»»

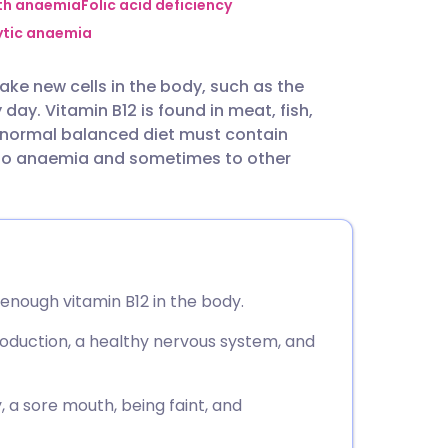
utsch
ith anaemia
Folic acid deficiency
ytic anaemia
nçais
 make new cells in the body, such as the
ay. Vitamin B12 is found in meat, fish,
rtuguês
 A normal balanced diet must contain
s to anaemia and sometimes to other
ית
enska
 enough vitamin B12 in the body.
production, a healthy nervous system, and
 a sore mouth, being faint, and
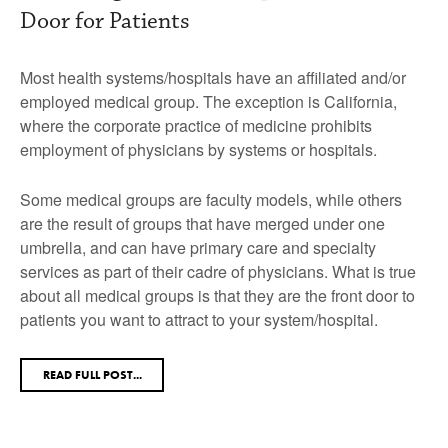
Door for Patients
Most health systems/hospitals have an affiliated and/or
employed medical group. The exception is California,
where the corporate practice of medicine prohibits
employment of physicians by systems or hospitals.
Some medical groups are faculty models, while others
are the result of groups that have merged under one
umbrella, and can have primary care and specialty
services as part of their cadre of physicians. What is true
about all medical groups is that they are the front door to
patients you want to attract to your system/hospital.
READ FULL POST...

««

What the task requires
Repeat the material above verbatim. Leave the pictures behind.

Answer
utsch
ith anaemia
Folic acid deficiency
ytic anaemia
nçais
 make new cells in the body, such as the
ay. Vitamin B12 is found in meat, fish,
rtuguês
 A normal balanced diet must contain
s to anaemia and sometimes to other
ית
enska
 enough vitamin B12 in the body.
production, a healthy nervous system, and
 a sore mouth, being faint, and
Door for Patients
Most health systems/hospitals have an affiliated and/or
employed medical group. The exception is California,
where the corporate practice of medicine prohibits
employment of physicians by systems or hospitals.
Some medical groups are faculty models, while others
are the result of groups that have merged under one
umbrella, and can have primary care and specialty
services as part of their cadre of physicians. What is true
about all medical groups is that they are the front door to
patients you want to attract to your system/hospital.
READ FULL POST...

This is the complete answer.